‘Sun Boxes’ Will Be Set Up Around the City
A solar powered art installation will be temporarily placed in four separate parts of the city during the course of a week, bringing a tranquil, musical vibe to people who happen upon it.
Beginning Thursday, sound artist Craig Colorusso will scatter small wooden objects called “sun boxes” on the lawn in Copley Square. The boxes are designed to look like Fender “champ” guitar amplifiers, but rather than cords coming out of them and plugging into an electrical outlet, each one is affixed with individual solar panels that rest on the tops of the devices.
The boxes—there will be more than a dozen placed on the ground—run using the sun’s rays, and when enough light shines on them, each one lets out a different looped guitar note that plays continuously, creating a chorus of chimes that overlap and change over time.
“No one leaves [the installation] more stressed out than when they got there,” said Colorusso. “It’s very soothing and allows people to relax and let their minds wander, and slow down and be present.”
The sounds emitted from the wooden boxes come through the speakers like microphone feedback, but in unison produce a meditative tune that’s reliant on the current weather pattern. As Colorusso explains it, “more sun, more power, more volume.”

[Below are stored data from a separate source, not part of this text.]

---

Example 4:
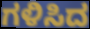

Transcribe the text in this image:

ಗಳಿಸಿದ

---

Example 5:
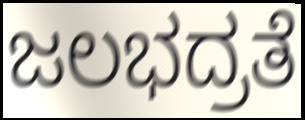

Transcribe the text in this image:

ಜಲಭದ್ರತೆ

The art installation doesn’t just interact with the weather, though. The boxes can also be manipulated by people who walk by them. Colorusso, who describes himself as a “recovering musician,” said if someone’s shadow hits the solar panels in a certain way, it can cause the sounds escaping the boxes to become quieter, or shut them off altogether.

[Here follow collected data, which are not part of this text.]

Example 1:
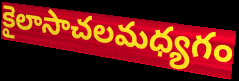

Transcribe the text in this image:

కైలాసాచలమధ్యగం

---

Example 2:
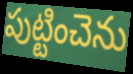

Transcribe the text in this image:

పుట్టించెను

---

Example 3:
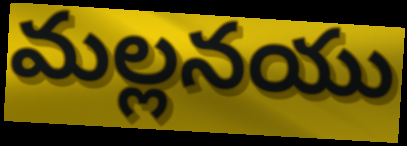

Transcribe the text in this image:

మల్లనయు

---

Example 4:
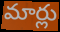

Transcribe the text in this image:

మార్లు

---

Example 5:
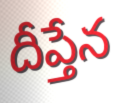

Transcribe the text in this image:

దీప్తేన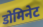
डोमिनेटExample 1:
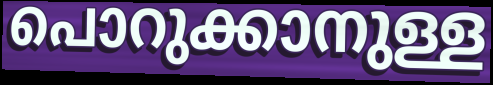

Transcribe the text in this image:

പൊറുക്കാനുള്ള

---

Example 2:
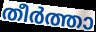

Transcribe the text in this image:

തീർത്താ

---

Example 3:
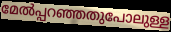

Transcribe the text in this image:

മേൽപ്പറഞ്ഞതുപോലുള്ള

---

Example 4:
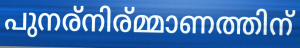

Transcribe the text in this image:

പുനര്നിര്മ്മാണത്തിന്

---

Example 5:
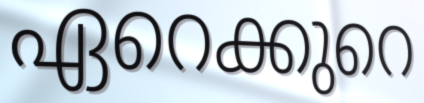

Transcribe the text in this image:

ഏറെക്കുറെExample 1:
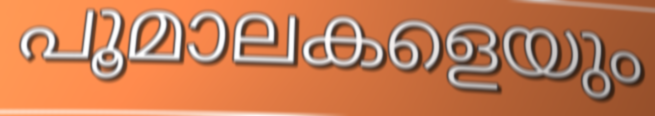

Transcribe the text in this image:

പൂമാലകളെയും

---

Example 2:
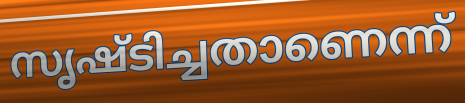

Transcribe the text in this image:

സൃഷ്ടിച്ചതാണെന്ന്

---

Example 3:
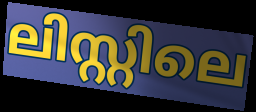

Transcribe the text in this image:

ലിസ്റ്റിലെ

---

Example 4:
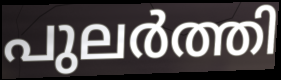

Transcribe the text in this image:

പുലർത്തി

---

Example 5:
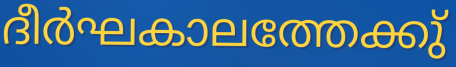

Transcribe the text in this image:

ദീർഘകാലത്തേക്കു്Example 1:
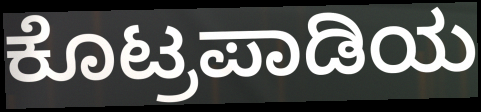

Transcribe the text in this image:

ಕೊಟ್ರಪಾಡಿಯ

“Basically it’s 20 speakers that’ll play one note per box, and as soon as you hear it or see it, you’re part of it. The best experience is when you’re surrounded by the piece, that’s the best intention,” said Colorusso. “I just wanted to make something people felt part of.”

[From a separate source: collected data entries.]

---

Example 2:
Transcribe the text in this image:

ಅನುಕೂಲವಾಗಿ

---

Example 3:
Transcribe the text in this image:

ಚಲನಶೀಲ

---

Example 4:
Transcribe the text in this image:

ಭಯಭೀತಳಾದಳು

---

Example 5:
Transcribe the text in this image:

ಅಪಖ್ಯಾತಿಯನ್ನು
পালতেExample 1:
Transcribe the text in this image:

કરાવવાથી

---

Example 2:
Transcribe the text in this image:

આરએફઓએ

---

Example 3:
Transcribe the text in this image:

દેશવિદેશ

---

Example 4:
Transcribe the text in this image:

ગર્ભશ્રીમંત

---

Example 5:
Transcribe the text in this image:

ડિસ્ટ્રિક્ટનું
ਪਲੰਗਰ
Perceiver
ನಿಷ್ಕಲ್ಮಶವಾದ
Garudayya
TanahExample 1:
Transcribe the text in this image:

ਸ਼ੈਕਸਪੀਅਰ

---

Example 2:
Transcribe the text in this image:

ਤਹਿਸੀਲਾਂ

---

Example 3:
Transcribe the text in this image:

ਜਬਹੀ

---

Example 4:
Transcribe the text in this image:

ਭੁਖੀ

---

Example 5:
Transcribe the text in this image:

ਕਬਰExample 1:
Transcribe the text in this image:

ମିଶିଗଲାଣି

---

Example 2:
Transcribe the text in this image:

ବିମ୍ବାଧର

Colorusso will first set up the boxes in Copley Square, on September 18, from 10:30 a.m. until sundown. The following day he will bring the artwork to Dewey Square, on Rose Kennedy Greenway, before hauling them to Boston Common on September 20, and then, finally, outside of the Children’s Museum after that.
He said he has a new set of boxes that are slightly different from the rectangular originals that he built years ago. When asked about the design, Colorusso said he wanted to keep it simple.
“The first idea was, what would it sound like if there were 20 Fender champs in the desert playing this chord? I didn’t want to get all whacky with the boxes—that’s one of the things I hate about art. I’m not afraid of the obvious. Sometimes it’s just an amp playing some music,” he said.
Colorusso has traveled all over the country with the sun boxes, dropping them in remote fields and featuring them at outdoor art events in 35 cities and 18 states. His stop to Boston will be followed by visits to Mount Holyoke College and UMass Amherst.